I think most of the motivation for normal forms is to avoid 'update anomalies', which is essentially, don't represent the same information in two places in your base relation variables (aka tables in SQL). So you can have repeated values or nested relations in queries, and you can have them in base tables which are morally normalized, as long as there's no possibility that these lead to the same information being recorded in two distinct places.
When people talk about 'denormalizing' and it's justified, I think it's breaking this rule about representing information in two or more places in exchange for performance. If you do this, the application programmer has to be careful to keep these multiple locations in sync - a kind of consistency you don't have to think about in a clean database design. I think that database management software in general cannot enforce normalisation - it can only make it easier or more difficult to use it with normalized databases.

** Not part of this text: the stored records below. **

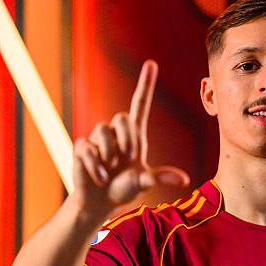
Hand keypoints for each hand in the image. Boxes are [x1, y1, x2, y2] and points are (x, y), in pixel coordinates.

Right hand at [72, 60, 189, 213]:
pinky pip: (87, 149)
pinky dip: (95, 166)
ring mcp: (97, 139)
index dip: (145, 84)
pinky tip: (100, 178)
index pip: (140, 104)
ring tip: (112, 168)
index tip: (152, 64)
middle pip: (121, 117)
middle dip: (127, 138)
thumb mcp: (144, 182)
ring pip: (101, 130)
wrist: (100, 201)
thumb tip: (184, 180)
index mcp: (134, 135)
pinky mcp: (81, 148)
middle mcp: (115, 133)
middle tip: (129, 158)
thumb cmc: (124, 188)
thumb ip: (161, 177)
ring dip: (109, 153)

In theory, the DBMS itself could directly support 'physical denormalization' and make this performance optimisation easier to implement and transparent to the application code. I think some SQL DBMSs have attempted to do things like this.

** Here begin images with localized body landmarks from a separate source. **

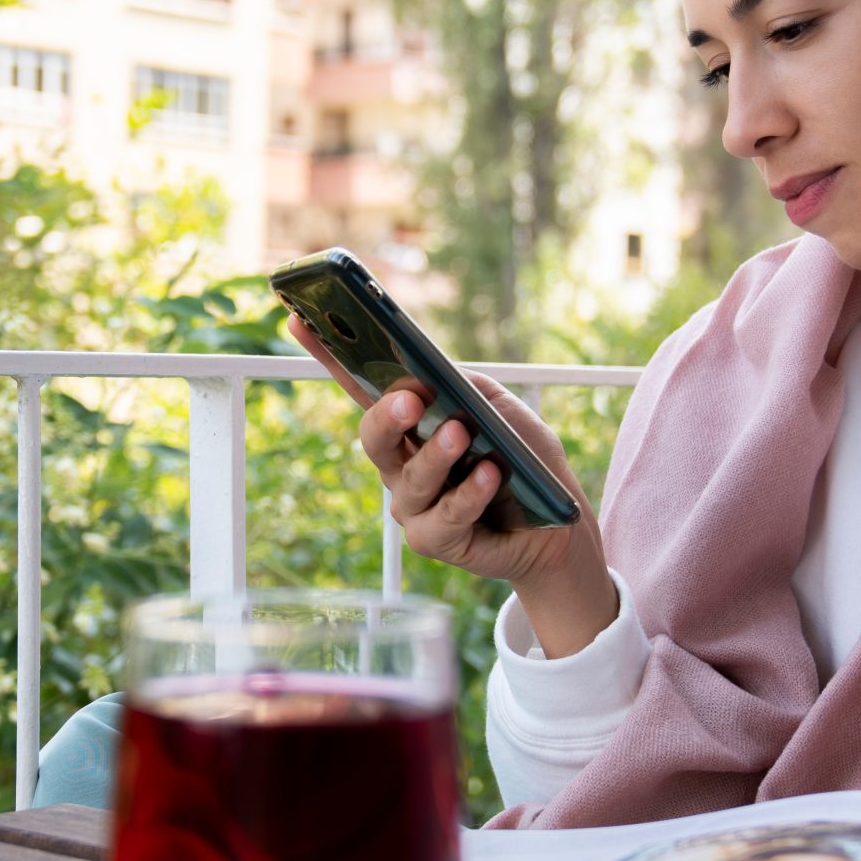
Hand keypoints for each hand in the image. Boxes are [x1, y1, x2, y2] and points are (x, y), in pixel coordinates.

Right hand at [286, 317, 617, 654]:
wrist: (559, 524)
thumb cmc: (525, 460)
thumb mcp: (500, 409)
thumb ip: (463, 388)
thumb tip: (430, 376)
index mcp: (410, 424)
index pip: (363, 387)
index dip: (330, 357)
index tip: (302, 320)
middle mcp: (401, 464)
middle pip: (374, 437)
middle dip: (387, 416)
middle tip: (410, 399)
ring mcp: (413, 505)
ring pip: (409, 479)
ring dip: (436, 456)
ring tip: (461, 434)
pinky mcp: (434, 541)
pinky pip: (444, 517)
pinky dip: (469, 494)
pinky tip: (490, 475)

(Posted under a different account because I'm being slow-posted again by HN)
> In theory, the DBMS itself could directly support 'physical denormalization' and make this performance optimisation easier to implement and transparent to the application code. I think some SQL DBMSs have attempted to do things like this.
Automatically managed, application-transparent, physical denormalisation entirely managed by the database is something I am very, very interested in. Unfortunately I've been able to find pretty well nothing to describe what it would look like and how it would be done. If you can provide any links that would be so incredibly helpful!
It gets mentioned in the Date/Darwen books as being the right way to do things, but no actual information seems to be given.
I'm a bit fuzzy, but I think Vertica allows duplicating tables stored in multiple orders - then I think the appropriate version is picked automatically by the query optimiser. So this works not that differently to an index (which is also dbms managed performance denormalization).
There's also materialized views - if you have automatic incrementally updated materialized views, which are transparently substituted into queries, that's along these lines. I think there's a lot of progress being made here, and plenty of compromises used in the field that have been in production for a long time.
I think there's some ambitious work on materialized views being done in postgres.
> It gets mentioned in the Date/Darwen books as being the right way to do things, but no actual information seems to be given.
I don't think they ever convincingly got into the details on it.
> Automatically managed, application-transparent, physical denormalisation entirely managed by the database is something I am very, very interested in.
> I think most of the motivation for normal forms is to avoid 'update anomalies', which is essentially, don't represent the same information in two places
This is true for the second and higher normal forms, but not for first normal form. First normal form is about eliminating nested tables, not about eliminating redundant data.
> No one has provided convincing evidence that Codd intended to exclude nested tables entirely.
See Codds original paper (linked in a sibling comment) section 1.4.
Note that the relational algebra developed by Codd does not support querying nested tables, which would make them practically useless, even if allowed.
Can anyone elucidate? Please don't shout that I'm wrong because there was something there in his first paper.